- Problem to work on
Each record below must come back exactly as written; its pictures must not.
START Supplied entries
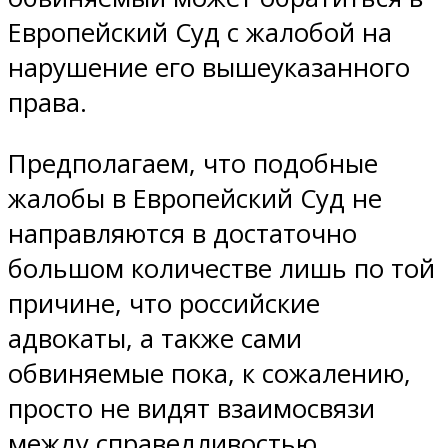
Европейский Суд с жалобой на
нарушение его вышеуказанного
права.
Предполагаем, что подобные
жалобы в Европейский Суд не
направляются в достаточно
большом количестве лишь по той
причине, что российские
адвокаты, а также сами
обвиняемые пока, к сожалению,
просто не видят взаимосвязи
между справедливостью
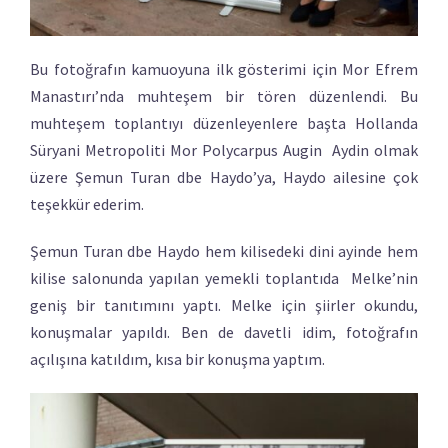
Bu fotoğrafın kamuoyuna ilk gösterimi için Mor Efrem
Manastırı’nda muhteşem bir tören düzenlendi. Bu
muhteşem toplantıyı düzenleyenlere başta Hollanda
Süryani Metropoliti Mor Polycarpus Augin Aydin olmak
üzere Şemun Turan dbe Haydo’ya, Haydo ailesine çok
teşekkür ederim.
Şemun Turan dbe Haydo hem kilisedeki dini ayinde hem
kilise salonunda yapılan yemekli toplantıda Melke’nin
geniş bir tanıtımını yaptı. Melke için şiirler okundu,
konuşmalar yapıldı. Ben de davetli idim, fotoğrafın
açılışına katıldım, kısa bir konuşma yaptım.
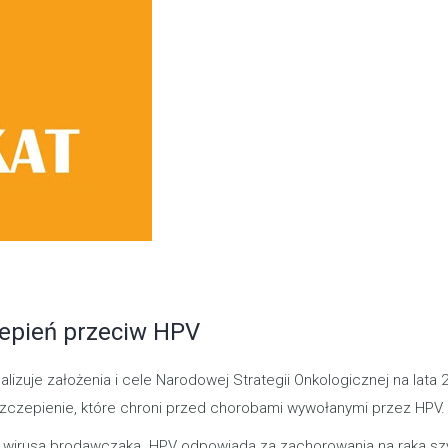
epień przeciw HPV
zuje założenia i cele Narodowej Strategii Onkologicznej na lata
szczepienie, które chroni przed chorobami wywołanymi przez HPV.
o wirusa brodawczaka. HPV odpowiada za zachorowania na raka szy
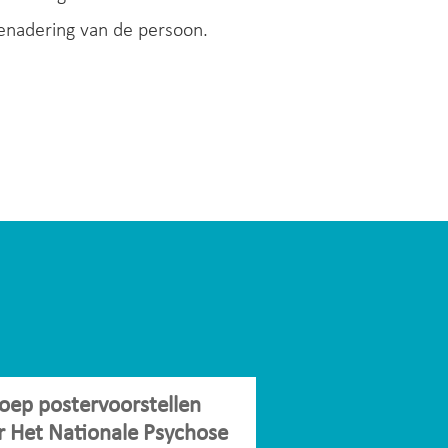
enadering van de persoon.
oep postervoorstellen
r Het Nationale Psychose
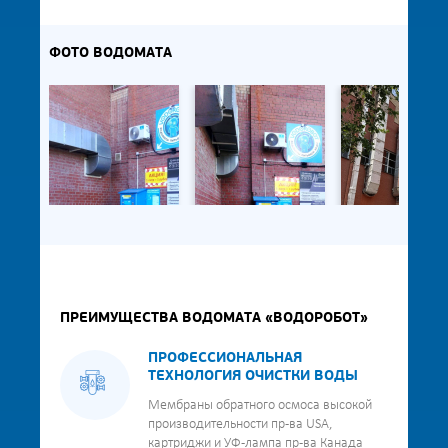
ФОТО ВОДОМАТА
ПРЕИМУЩЕСТВА ВОДОМАТА «ВОДОРОБОТ»
ПРОФЕССИОНАЛЬНАЯ
ТЕХНОЛОГИЯ ОЧИСТКИ ВОДЫ
Мембраны обратного осмоса высокой
производительности пр-ва USA,
картриджи и УФ-лампа пр-ва Канада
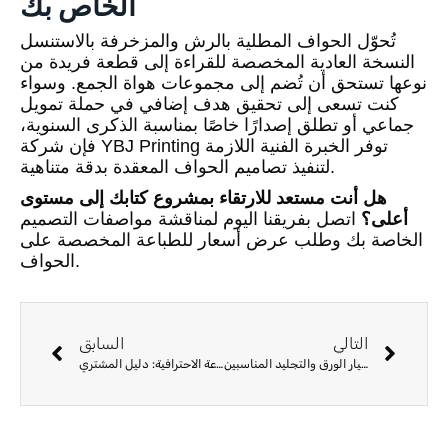
الخاص بك
تُحوّل الحواف المطلية بالرش والمزخرفة بالاستنسل
النسخة العادية المخصصة للقراءة إلى قطعة فريدة من
نوعها تستحق أن تُضم إلى مجموعات هواة الجمع. وسواء
كنت تسعى إلى تحقيق هدف إضافي في حملة تمويل
جماعي أو تطلق إصدارًا خاصًا بمناسبة الذكرى السنوية،
فإن شركة YBJ Printing توفر الخبرة الفنية اللازمة
لتنفيذ تصاميم الحواف المعقدة بدقة متناهية.
هل أنت مستعد للارتقاء بمشروع كتابك إلى مستوى
أعلى؟
اتصل بفريقنا اليوم لمناقشة مواصفات التصميم
الخاصة بك وطلب عرض أسعار للطباعة المخصصة على
الحواف.
التالي
السابق
طباعة كتب الطبخ الاحترافية: اختيار الورق والتجليد المناسبين
عملية مراقبة الجودة في مصانع الطباعة الاحترافية: دليل المشتري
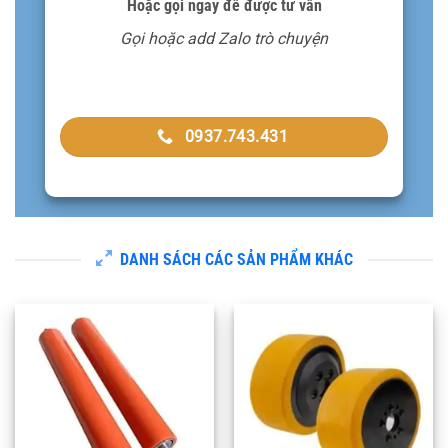
Hoặc gọi ngay để được tư vấn
Gọi hoặc add Zalo trò chuyện
0937.743.431
DANH SÁCH CÁC SẢN PHẨM KHÁC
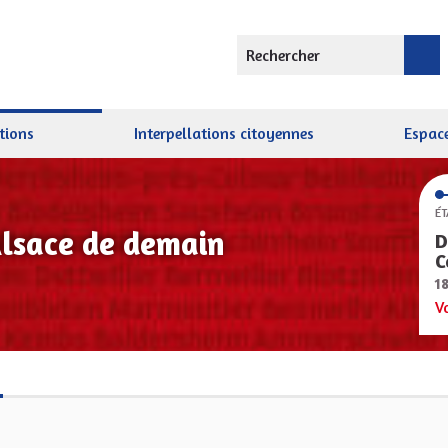
Rechercher
tions
Interpellations citoyennes
Espace
ÉT
Alsace de demain
D
C
1
V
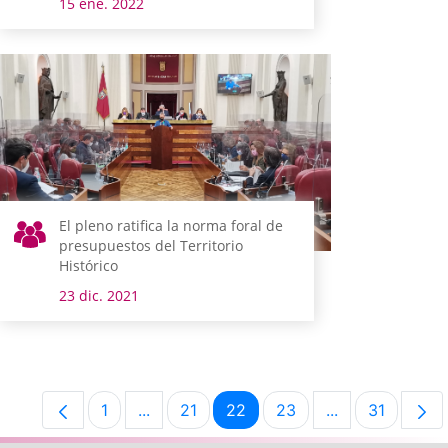
15 ene. 2022
El pleno ratifica la norma foral de
presupuestos del Territorio
Histórico
23 dic. 2021
1
...
21
22
23
...
31
Página
Páginas intermedias Use TAB para despl
Página
Página
Página
Páginas interm
Página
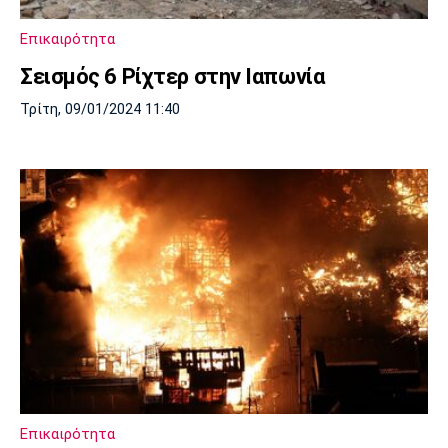
Πόρτο
Μπενφίκα
Επικαιρότητα
Σεισμός 6 Ρίχτερ στην Ιαπωνία
Τρίτη, 09/01/2024 11:40
Επικαιρότητα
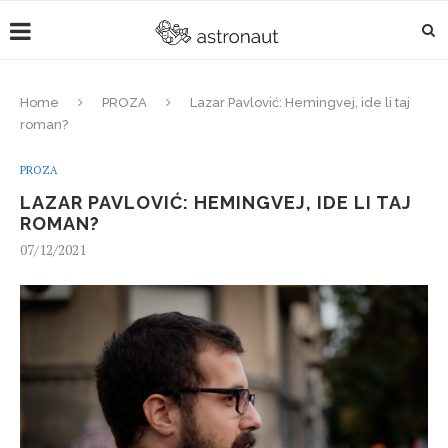
Home
PROZA
Lazar Pavlović: Hemingvej, ide li taj
roman?
PROZA
LAZAR PAVLOVIĆ: HEMINGVEJ, IDE LI TAJ
ROMAN?
07/12/2021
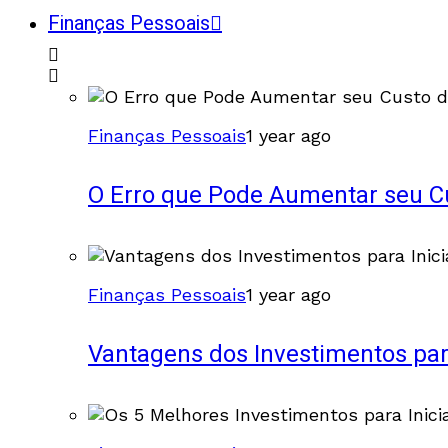
Finanças Pessoais
Finanças Pessoais
1 year ago
O Erro que Pode Aumentar seu Cu
Finanças Pessoais
1 year ago
Vantagens dos Investimentos par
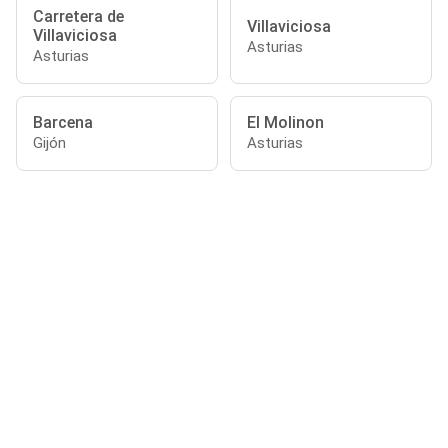
Carretera de
Villaviciosa
Villaviciosa
Asturias
Asturias
Barcena
El Molinon
Gijón
Asturias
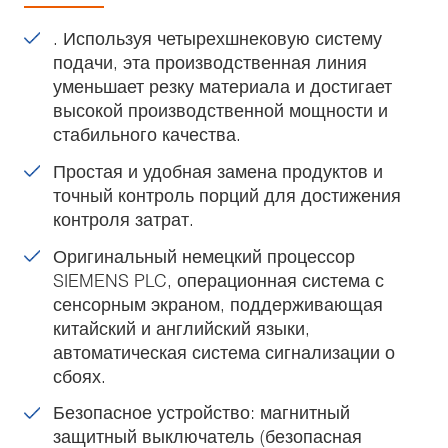
. Используя четырехшнековую систему
подачи, эта производственная линия
уменьшает резку материала и достигает
высокой производственной мощности и
стабильного качества.
Простая и удобная замена продуктов и
точный контроль порций для достижения
контроля затрат.
Оригинальный немецкий процессор
SIEMENS PLC, операционная система с
сенсорным экраном, поддерживающая
китайский и английский языки,
автоматическая система сигнализации о
сбоях.
Безопасное устройство: магнитный
защитный выключатель (безопасная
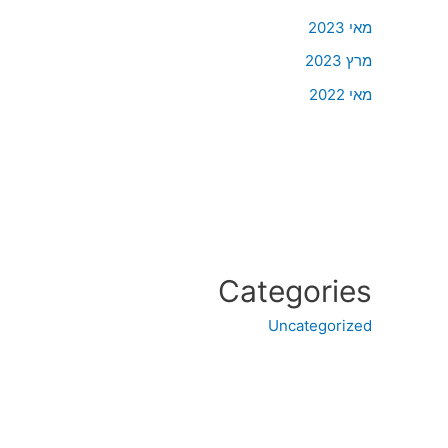
מאי 2023
מרץ 2023
מאי 2022
Categories
Uncategorized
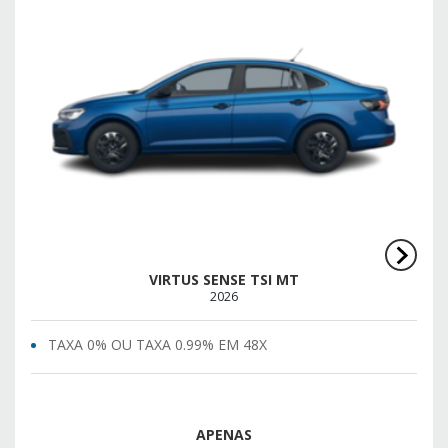
VIRTUS SENSE TSI MT
2026
TAXA 0% OU TAXA 0.99% EM 48X
APENAS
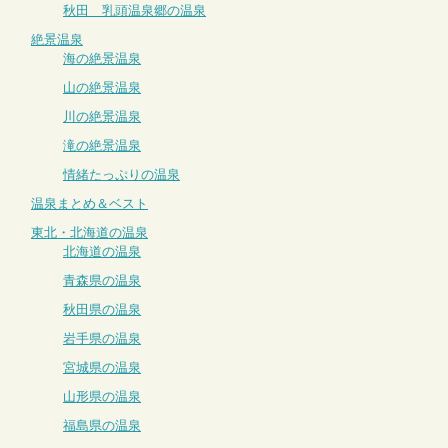
秋田 乳頭温泉郷の温泉
絶景温泉
海の絶景温泉
山の絶景温泉
川の絶景温泉
滝の絶景温泉
情緒たっぷりの温泉
温泉まとめ＆ベスト
東北・北海道の温泉
北海道の温泉
青森県の温泉
秋田県の温泉
岩手県の温泉
宮城県の温泉
山形県の温泉
福島県の温泉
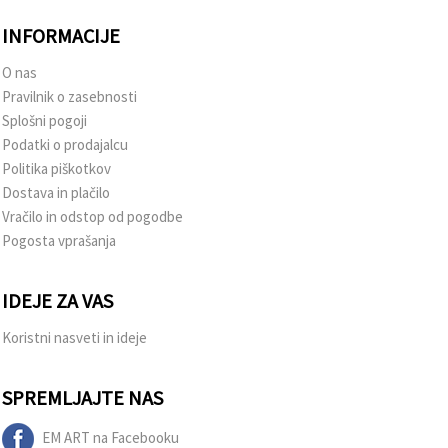
INFORMACIJE
O nas
Pravilnik o zasebnosti
Splošni pogoji
Podatki o prodajalcu
Politika piškotkov
Dostava in plačilo
Vračilo in odstop od pogodbe
Pogosta vprašanja
IDEJE ZA VAS
Koristni nasveti in ideje
SPREMLJAJTE NAS
EM ART na Facebooku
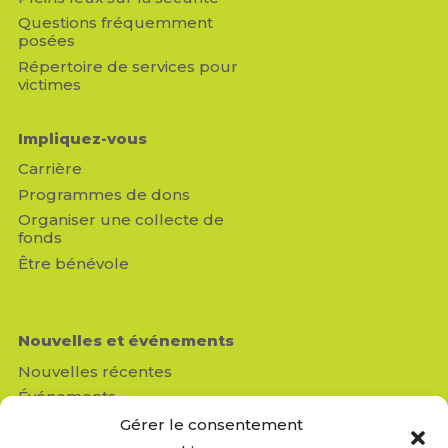
Questions fréquemment
posées
Répertoire de services pour
victimes
Impliquez-vous
Carrière
Programmes de dons
Organiser une collecte de
fonds
Être bénévole
Nouvelles et événements
Nouvelles récentes
Événements
Médias
Gérer le consentement
Revue de presse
END Supplied entries
- Written answer
Европейский Суд с жалобой на
нарушение его вышеуказанного
права.
Предполагаем, что подобные
жалобы в Европейский Суд не
направляются в достаточно
большом количестве лишь по той
причине, что российские
адвокаты, а также сами
обвиняемые пока, к сожалению,
просто не видят взаимосвязи
между справедливостью
Bu fotoğrafın kamuoyuna ilk gösterimi için Mor Efrem
Manastırı’nda muhteşem bir tören düzenlendi. Bu
muhteşem toplantıyı düzenleyenlere başta Hollanda
Süryani Metropoliti Mor Polycarpus Augin Aydin olmak
üzere Şemun Turan dbe Haydo’ya, Haydo ailesine çok
teşekkür ederim.
Şemun Turan dbe Haydo hem kilisedeki dini ayinde hem
kilise salonunda yapılan yemekli toplantıda Melke’nin
geniş bir tanıtımını yaptı. Melke için şiirler okundu,
konuşmalar yapıldı. Ben de davetli idim, fotoğrafın
açılışına katıldım, kısa bir konuşma yaptım.
epień przeciw HPV
zuje założenia i cele Narodowej Strategii Onkologicznej na lata
szczepienie, które chroni przed chorobami wywołanymi przez HPV.
o wirusa brodawczaka. HPV odpowiada za zachorowania na raka szy
enadering van de persoon.
oep postervoorstellen
r Het Nationale Psychose
ФОТО ВОДОМАТА
ПРЕИМУЩЕСТВА ВОДОМАТА «ВОДОРОБОТ»
ПРОФЕССИОНАЛЬНАЯ
ТЕХНОЛОГИЯ ОЧИСТКИ ВОДЫ
Мембраны обратного осмоса высокой
производительности пр-ва USA,
картриджи и УФ-лампа пр-ва Канада
الخاص بك
تُحوّل الحواف المطلية بالرش والمزخرفة بالاستنسل
النسخة العادية المخصصة للقراءة إلى قطعة فريدة من
نوعها تستحق أن تُضم إلى مجموعات هواة الجمع. وسواء
كنت تسعى إلى تحقيق هدف إضافي في حملة تمويل
جماعي أو تطلق إصدارًا خاصًا بمناسبة الذكرى السنوية،
فإن شركة YBJ Printing توفر الخبرة الفنية اللازمة
لتنفيذ تصاميم الحواف المعقدة بدقة متناهية.
هل أنت مستعد للارتقاء بمشروع كتابك إلى مستوى
أعلى؟
اتصل بفريقنا اليوم لمناقشة مواصفات التصميم
الخاصة بك وطلب عرض أسعار للطباعة المخصصة على
الحواف.
التالي
السابق
طباعة كتب الطبخ الاحترافية: اختيار الورق والتجليد المناسبين
عملية مراقبة الجودة في مصانع الطباعة الاحترافية: دليل المشتري
Hoặc gọi ngay để được tư vấn
Gọi hoặc add Zalo trò chuyện
0937.743.431
DANH SÁCH CÁC SẢN PHẨM KHÁC
Rechercher
tions
Interpellations citoyennes
Espace
ÉT
Alsace de demain
D
C
1
V
15 ene. 2022
El pleno ratifica la norma foral de
presupuestos del Territorio
Histórico
23 dic. 2021
1
...
21
22
23
...
31
Página
Páginas intermedias Use TAB para despl
Página
Página
Página
Páginas interm
Página
Πόρτο
Μπενφίκα
Επικαιρότητα
Σεισμός 6 Ρίχτερ στην Ιαπωνία
Τρίτη, 09/01/2024 11:40
Επικαιρότητα
Home
PROZA
Lazar Pavlović: Hemingvej, ide li taj
roman?
PROZA
LAZAR PAVLOVIĆ: HEMINGVEJ, IDE LI TAJ
ROMAN?
07/12/2021
Finanças Pessoais
Finanças Pessoais
1 year ago
O Erro que Pode Aumentar seu Cu
Finanças Pessoais
1 year ago
Vantagens dos Investimentos par
Carretera de
Villaviciosa
Villaviciosa
Asturias
Asturias
Barcena
El Molinon
Gijón
Asturias
. Используя четырехшнековую систему
подачи, эта производственная линия
уменьшает резку материала и достигает
высокой производственной мощности и
стабильного качества.
Простая и удобная замена продуктов и
точный контроль порций для достижения
контроля затрат.
Оригинальный немецкий процессор
SIEMENS PLC, операционная система с
сенсорным экраном, поддерживающая
китайский и английский языки,
автоматическая система сигнализации о
сбоях.
Безопасное устройство: магнитный
защитный выключатель (безопасная
מאי 2023
מרץ 2023
מאי 2022
Categories
Uncategorized
VIRTUS SENSE TSI MT
2026
TAXA 0% OU TAXA 0.99% EM 48X
APENAS
秋田 乳頭温泉郷の温泉
絶景温泉
海の絶景温泉
山の絶景温泉
川の絶景温泉
滝の絶景温泉
情緒たっぷりの温泉
温泉まとめ＆ベスト
東北・北海道の温泉
北海道の温泉
青森県の温泉
秋田県の温泉
岩手県の温泉
宮城県の温泉
山形県の温泉
福島県の温泉
INFORMACIJE
O nas
Pravilnik o zasebnosti
Splošni pogoji
Podatki o prodajalcu
Politika piškotkov
Dostava in plačilo
Vračilo in odstop od pogodbe
Pogosta vprašanja
IDEJE ZA VAS
Koristni nasveti in ideje
SPREMLJAJTE NAS
EM ART na Facebooku
Questions fréquemment
posées
Répertoire de services pour
victimes
Impliquez-vous
Carrière
Programmes de dons
Organiser une collecte de
fonds
Être bénévole
Nouvelles et événements
Nouvelles récentes
Événements
Médias
Gérer le consentement
Revue de presse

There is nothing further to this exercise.